Four small Python libraries written in the same spirit: each solves one narrow data-prep or feature-engineering problem inside the scikit-learn Pipeline API, rather than introducing a framework around it.
Steps: classical feature selection
Best-subsets and forward stepwise regression, scored by AIC or BIC, wrapped as scikit-learn-compatible selectors. Brings interpretable classical selection (well-established in statistics but rarely accessible in modern ML pipelines) into the standard fit / transform workflow. Adapts automatically: linear regression for continuous targets, logistic regression for classification.
StringCluster: fuzzy string deduplication
Identifies near-duplicate strings (the messy-data problem of “Acme Inc.”, “Acme, Inc” and “ACME INCORPORATED” all being the same entity) via TF-IDF character n-grams and a cosine-similarity threshold. Works against itself or against a master reference list, with regex stop tokens for domain-specific noise. Standard fit / transform; slots into a Pipeline like any other step.
TSFeast: time-series feature engineering
Lag, rolling, EWMA, differencing, datetime, and polynomial-feature transformers for time series, plus a TimeSeriesFeatures meta-transformer that combines several at once and an ARMARegressor that wraps an sklearn regressor with ARMA residual modeling. Keeps time-series prep inside the Pipeline where the fit / transform boundary is respected, instead of leaking into ad-hoc pandas code outside it.

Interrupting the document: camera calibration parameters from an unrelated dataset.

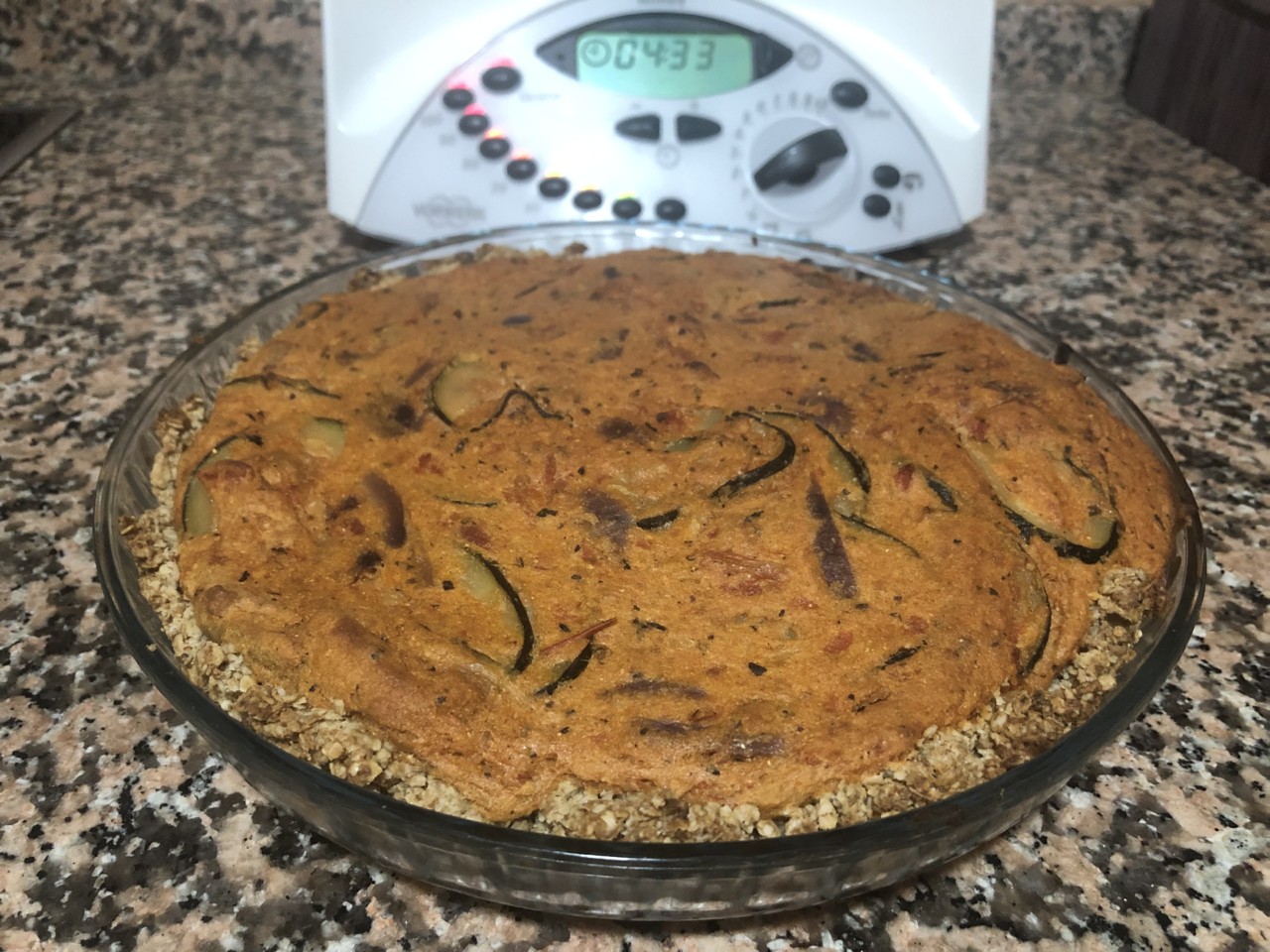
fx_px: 1027
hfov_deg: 63.4
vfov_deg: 49.7
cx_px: 635
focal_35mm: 28
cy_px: 476
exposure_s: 1/9
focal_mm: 3.99
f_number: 1.8
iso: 100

DPipes: reusable function composition
PipeProcessor for method-chaining APIs (pandas, Polars, any object with a pipe method) and Pipeline for general function composition over arbitrary Python functions. Defines a transformation sequence once and applies it to any compatible input (train, test, new batch) without rewriting the chain or sacrificing readability for nested calls.
On the shared scope
None of these tries to be a framework. Each adds the one transformer or composition primitive that sklearn (or pandas, in DPipes’ case) doesn’t ship with, and stops there. That narrowness is the point: they slot into existing workflows without asking anyone to adopt a new abstraction layer.